TR Group general manager Brendan King has been involved with the project from the outset, and sees it as an exciting prospect for the company: "Basically, it's about doing what we can to help with the decarbonisation of the transport network, and staying up with the latest technology. 
"We are keen to learn all we can about it – to trial the innovations. We have to show some leadership in the industry. We can learn on behalf of our customers, and find out what works and what doesn't. That way we can pass the results on.
"Answers to questions about longevity, reliability and maintenance costs can only be found in practice."
Hyundai is an obvious candidate as an OEM supplier for the vehicles, having just begun delivery of its XCIENT hydrogen fuel cell heavy truck in Europe. Currently the XCIENT has a 258 horsepower/192 kilowatts rating and an upper GVM limit of 36 tonnes, but Hyundai is understood to be working on bigger and more powerful 6x4 and 8x4 variants. See story on the Hyundai milestone on Page 6.
King says that TR will want trucks that will be able to operate up to 50t and adds: "We are in discussions with Hyundai and they are interested, but how it will pan out we can't tell at the moment.
"There are also several smaller groups who are in the business of repowering diesel trucks with fuel cell drivetrains. We are investigating them as well, though I am not prepared to go into too many details at this stage."
Hiringa Energy cofounders, CEO Andrew Clennett and CTO Dan Kahn, see the tieup with TR Group as a perfect way to introduce clean energy to the road transport sector. 
As Clennett puts it: "Heavy transport is ideally suited for the early adoption of hydrogen fuel cells, so that's what we are focusing on. 
"Compared with battery electric, fuel cells offer a much better range per fill, weigh less, and have a refill time that is quicker even than conventional diesel."
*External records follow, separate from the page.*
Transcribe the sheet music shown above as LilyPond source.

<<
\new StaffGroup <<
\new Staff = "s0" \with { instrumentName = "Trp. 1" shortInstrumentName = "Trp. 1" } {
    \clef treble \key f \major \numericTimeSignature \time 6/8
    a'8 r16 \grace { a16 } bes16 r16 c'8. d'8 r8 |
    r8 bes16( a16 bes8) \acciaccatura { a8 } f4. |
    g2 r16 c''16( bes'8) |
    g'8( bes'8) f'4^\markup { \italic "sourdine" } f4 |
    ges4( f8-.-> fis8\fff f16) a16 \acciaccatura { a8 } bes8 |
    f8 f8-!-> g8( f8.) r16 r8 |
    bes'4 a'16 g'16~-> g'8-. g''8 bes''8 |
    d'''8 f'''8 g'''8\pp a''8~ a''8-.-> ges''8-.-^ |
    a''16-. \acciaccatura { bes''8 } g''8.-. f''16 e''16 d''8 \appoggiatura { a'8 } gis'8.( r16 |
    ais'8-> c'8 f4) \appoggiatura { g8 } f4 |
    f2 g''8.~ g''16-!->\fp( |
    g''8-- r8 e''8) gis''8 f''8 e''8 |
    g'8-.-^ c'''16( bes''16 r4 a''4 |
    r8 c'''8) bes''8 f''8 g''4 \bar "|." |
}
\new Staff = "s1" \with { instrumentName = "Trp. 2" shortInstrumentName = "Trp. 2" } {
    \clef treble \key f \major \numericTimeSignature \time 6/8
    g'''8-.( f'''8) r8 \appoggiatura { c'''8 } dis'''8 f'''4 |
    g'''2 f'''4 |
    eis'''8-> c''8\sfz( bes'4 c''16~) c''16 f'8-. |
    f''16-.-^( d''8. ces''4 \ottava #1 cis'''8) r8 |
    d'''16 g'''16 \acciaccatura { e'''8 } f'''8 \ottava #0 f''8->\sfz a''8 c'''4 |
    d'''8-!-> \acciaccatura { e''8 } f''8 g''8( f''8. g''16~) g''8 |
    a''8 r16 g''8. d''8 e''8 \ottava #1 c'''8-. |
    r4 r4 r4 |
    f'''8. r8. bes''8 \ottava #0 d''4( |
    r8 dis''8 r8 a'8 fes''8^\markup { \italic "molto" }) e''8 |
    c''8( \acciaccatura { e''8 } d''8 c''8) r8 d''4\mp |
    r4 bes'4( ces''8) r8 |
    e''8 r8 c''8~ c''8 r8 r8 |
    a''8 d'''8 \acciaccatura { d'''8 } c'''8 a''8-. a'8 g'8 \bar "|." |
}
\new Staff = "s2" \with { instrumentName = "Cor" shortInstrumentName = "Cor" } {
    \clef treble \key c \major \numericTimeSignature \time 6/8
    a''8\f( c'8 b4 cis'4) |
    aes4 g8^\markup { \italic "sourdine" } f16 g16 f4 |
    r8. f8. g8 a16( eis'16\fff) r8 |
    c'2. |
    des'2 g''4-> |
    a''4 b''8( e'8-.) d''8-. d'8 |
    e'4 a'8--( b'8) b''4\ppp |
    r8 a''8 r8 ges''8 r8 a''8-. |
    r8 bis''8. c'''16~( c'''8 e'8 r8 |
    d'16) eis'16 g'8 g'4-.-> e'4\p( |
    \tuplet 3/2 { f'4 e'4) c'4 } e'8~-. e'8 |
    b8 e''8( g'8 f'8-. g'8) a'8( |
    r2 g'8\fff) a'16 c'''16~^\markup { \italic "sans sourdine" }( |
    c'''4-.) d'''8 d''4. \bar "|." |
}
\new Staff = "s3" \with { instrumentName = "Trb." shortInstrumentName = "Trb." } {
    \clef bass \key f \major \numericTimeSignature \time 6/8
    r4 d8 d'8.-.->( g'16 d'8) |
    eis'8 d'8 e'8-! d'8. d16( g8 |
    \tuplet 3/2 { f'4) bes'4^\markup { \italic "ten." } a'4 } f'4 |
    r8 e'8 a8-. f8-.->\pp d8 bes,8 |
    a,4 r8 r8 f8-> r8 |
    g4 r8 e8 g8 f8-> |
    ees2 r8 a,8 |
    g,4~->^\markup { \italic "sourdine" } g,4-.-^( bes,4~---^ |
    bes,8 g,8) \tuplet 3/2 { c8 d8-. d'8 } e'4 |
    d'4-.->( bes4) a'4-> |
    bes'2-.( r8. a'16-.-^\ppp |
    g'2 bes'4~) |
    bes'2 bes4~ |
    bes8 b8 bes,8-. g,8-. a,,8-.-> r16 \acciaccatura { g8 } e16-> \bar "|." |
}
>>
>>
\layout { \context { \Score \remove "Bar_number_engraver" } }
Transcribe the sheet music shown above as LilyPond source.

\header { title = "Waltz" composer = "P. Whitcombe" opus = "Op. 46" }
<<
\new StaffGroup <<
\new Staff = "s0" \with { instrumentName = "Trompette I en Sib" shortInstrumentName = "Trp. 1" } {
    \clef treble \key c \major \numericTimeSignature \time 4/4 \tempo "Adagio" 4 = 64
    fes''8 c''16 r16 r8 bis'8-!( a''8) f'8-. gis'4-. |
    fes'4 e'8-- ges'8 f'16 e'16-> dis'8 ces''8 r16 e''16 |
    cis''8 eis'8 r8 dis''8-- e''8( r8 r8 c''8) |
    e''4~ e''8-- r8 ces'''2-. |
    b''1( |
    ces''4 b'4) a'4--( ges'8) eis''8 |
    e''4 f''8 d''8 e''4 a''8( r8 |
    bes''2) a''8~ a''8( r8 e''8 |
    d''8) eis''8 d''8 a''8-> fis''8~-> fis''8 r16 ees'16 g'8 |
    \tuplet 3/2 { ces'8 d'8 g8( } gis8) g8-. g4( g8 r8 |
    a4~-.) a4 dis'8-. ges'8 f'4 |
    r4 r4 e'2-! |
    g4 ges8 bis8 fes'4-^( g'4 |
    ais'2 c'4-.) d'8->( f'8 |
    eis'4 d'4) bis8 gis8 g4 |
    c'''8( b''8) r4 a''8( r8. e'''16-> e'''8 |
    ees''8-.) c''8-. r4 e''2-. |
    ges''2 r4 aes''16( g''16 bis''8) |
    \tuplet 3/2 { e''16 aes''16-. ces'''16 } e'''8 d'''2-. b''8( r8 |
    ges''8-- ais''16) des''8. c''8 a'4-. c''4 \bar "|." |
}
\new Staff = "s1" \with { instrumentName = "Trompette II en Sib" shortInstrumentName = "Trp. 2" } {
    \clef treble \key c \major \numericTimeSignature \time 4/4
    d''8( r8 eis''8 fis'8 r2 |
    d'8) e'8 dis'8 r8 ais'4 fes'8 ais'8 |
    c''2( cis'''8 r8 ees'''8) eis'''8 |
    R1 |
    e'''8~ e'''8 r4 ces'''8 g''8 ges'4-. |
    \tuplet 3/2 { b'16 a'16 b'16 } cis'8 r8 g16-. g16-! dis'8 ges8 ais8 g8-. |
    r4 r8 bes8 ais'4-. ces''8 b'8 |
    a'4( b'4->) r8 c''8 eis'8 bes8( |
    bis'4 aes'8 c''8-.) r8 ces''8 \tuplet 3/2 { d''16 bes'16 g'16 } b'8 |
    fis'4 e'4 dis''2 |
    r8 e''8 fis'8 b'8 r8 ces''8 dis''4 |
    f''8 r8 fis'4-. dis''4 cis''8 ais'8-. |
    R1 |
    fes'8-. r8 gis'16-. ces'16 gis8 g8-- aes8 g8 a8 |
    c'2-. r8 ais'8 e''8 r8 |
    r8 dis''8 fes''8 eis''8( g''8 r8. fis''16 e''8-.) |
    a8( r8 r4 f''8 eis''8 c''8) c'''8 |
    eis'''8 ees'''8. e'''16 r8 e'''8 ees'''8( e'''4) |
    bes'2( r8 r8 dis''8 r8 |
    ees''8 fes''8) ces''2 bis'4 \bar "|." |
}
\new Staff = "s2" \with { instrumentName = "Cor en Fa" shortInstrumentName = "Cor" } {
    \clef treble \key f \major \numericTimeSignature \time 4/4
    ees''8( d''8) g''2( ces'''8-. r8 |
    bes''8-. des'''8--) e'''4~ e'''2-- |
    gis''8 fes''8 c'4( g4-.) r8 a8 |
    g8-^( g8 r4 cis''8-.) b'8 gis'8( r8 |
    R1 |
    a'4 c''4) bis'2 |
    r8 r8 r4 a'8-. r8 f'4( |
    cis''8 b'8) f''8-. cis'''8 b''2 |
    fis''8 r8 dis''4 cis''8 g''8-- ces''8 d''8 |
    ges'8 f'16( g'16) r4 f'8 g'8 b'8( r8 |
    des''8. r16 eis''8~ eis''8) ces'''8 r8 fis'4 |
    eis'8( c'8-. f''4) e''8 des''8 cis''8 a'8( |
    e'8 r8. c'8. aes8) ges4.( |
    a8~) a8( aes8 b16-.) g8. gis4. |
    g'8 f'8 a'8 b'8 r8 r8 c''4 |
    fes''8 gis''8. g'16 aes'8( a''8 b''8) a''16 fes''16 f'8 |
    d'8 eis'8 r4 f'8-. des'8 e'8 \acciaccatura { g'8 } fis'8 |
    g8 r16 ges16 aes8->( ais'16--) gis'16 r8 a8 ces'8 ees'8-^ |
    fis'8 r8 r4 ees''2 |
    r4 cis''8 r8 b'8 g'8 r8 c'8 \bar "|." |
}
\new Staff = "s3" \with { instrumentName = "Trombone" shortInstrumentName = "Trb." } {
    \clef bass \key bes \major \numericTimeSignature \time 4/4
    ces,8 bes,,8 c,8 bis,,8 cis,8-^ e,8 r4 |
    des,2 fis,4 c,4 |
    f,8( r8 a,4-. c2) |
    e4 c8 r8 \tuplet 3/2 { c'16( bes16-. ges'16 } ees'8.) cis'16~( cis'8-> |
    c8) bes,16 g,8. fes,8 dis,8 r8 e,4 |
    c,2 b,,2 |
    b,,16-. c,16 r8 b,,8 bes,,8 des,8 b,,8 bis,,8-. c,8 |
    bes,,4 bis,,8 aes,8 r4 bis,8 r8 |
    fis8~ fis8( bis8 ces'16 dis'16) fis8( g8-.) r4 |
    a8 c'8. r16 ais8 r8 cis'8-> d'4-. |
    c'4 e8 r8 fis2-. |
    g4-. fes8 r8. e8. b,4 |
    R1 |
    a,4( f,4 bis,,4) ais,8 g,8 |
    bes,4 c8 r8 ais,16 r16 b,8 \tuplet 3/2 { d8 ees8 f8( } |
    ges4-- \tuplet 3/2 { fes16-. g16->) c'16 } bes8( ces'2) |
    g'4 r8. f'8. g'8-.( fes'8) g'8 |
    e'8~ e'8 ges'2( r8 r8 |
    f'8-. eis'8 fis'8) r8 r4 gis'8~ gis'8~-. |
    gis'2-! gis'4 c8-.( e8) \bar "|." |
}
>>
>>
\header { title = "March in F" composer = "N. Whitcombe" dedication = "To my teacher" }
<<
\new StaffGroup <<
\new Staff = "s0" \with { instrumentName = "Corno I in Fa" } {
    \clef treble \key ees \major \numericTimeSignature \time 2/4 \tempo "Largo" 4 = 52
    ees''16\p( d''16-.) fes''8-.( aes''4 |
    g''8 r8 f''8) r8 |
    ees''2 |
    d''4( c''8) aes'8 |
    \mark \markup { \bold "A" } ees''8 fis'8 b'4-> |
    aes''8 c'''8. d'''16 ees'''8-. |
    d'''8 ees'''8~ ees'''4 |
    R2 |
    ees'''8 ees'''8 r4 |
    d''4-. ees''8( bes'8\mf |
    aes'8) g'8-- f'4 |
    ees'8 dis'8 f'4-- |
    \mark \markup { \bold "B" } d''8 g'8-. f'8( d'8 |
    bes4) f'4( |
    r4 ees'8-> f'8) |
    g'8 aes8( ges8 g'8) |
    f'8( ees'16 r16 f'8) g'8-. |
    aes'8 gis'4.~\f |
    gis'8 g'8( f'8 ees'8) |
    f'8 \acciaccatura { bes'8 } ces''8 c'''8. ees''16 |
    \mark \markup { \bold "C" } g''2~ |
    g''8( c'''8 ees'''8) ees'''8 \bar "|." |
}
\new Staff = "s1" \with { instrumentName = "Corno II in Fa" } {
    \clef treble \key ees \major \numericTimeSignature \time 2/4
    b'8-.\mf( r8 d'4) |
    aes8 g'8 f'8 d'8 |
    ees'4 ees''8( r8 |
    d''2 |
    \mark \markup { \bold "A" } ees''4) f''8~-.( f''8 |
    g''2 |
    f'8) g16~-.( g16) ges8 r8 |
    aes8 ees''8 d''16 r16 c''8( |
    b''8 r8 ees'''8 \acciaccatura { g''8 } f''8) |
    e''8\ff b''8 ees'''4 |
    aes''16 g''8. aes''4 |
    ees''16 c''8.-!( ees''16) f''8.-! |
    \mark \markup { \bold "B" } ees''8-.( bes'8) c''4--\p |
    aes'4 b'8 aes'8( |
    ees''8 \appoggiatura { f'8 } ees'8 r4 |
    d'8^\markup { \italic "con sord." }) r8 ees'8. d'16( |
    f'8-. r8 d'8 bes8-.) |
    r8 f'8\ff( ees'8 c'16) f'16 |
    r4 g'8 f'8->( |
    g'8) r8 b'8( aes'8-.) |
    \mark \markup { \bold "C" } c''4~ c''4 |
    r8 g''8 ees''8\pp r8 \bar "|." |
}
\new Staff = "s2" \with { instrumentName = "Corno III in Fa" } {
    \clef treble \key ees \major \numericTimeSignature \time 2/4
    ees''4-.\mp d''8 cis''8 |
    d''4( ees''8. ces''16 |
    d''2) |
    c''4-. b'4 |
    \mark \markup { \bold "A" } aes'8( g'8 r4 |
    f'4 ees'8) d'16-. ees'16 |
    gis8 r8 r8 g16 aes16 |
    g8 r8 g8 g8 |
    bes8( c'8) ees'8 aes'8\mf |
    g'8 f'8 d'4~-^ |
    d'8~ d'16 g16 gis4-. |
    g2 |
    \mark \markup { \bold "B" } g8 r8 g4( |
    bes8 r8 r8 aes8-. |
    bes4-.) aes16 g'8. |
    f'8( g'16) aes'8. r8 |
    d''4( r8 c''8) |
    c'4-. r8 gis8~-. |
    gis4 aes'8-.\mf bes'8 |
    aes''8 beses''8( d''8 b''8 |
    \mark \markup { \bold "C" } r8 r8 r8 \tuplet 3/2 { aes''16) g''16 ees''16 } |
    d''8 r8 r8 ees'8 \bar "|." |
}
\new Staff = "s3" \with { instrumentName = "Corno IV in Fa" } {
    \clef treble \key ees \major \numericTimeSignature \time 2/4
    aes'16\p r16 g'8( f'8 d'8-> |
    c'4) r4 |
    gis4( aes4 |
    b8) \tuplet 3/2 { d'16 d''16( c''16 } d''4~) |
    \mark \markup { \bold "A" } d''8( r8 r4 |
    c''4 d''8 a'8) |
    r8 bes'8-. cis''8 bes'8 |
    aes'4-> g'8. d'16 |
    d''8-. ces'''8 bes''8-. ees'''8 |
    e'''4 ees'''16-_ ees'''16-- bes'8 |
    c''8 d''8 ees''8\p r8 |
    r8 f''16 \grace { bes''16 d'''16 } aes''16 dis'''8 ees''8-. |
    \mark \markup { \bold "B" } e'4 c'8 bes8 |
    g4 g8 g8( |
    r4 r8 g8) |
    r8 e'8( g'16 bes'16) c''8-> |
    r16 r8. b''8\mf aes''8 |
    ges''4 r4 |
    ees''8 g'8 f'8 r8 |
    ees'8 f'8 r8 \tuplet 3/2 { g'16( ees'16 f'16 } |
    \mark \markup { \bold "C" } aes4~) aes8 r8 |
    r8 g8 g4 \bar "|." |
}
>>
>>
Hiringa Energy and Ballance Agri-Nutrients are already in a joint-venture partnership to create a renewable hydrogen hub in South Taranaki. The project plans to construct wind turbines to supply electricity directly to Ballance's Kapuni site, where it will be used to produce hydrogen by electrolysis. 
The hydrogen then becomes a feedstock for the production of urea for fertiliser, but can also be used in vehicle fuel cells.
Regional transportation of the hydrogen will be via custom tankers, Clennett adds: "We will own the tanks, but we have an agreement with TIL to cart them. 
"However, Kapuni will not be our only production site. Our plan is also to set up electrolysis units at some of the refuelling locations, and use offpeak electricity to produce the hydrogen onsite."
Kahn says Hiringa is building a relationship with the Waitomo Group, and plans to be using its existing sites as refuelling stations: "They are not the only distributor/retailers in the market, but we find them really positive to work with, and since they have an emphasis on servicing the heavy transport sector it makes for an ideal fit."
The first of four filling stations is planned to be in operation by Q2 next year. After that the schedule calls for eight sites by 2022 at the latest, and 24 by 2025.
The original four sites will cover the North Island heartland – Te Rapa, Hamilton, Tauranga, Manawatu and Taranaki. They will be followed by facilities in South Auckland, Taupo, Wellington and Christchurch...ensuring near-nationwide coverage.
The partners in the venture agree that fuel cells have yet to match conventional diesel powertrains for price, but Andrew Clennett feels that cost parity for transport operators could be achieved within five years, especially if the technology is supported by Government intervention….such as subsidies or reduced road user charges. 
Adds Dan Kahn: "It's all about showing the international community what can be done with the introduction of new technologies. We have an almost unique situation in NZ, with a well-developed infrastructure and supportive government policies. Despite our size, we are ideally placed to be at the forefront of these innovations."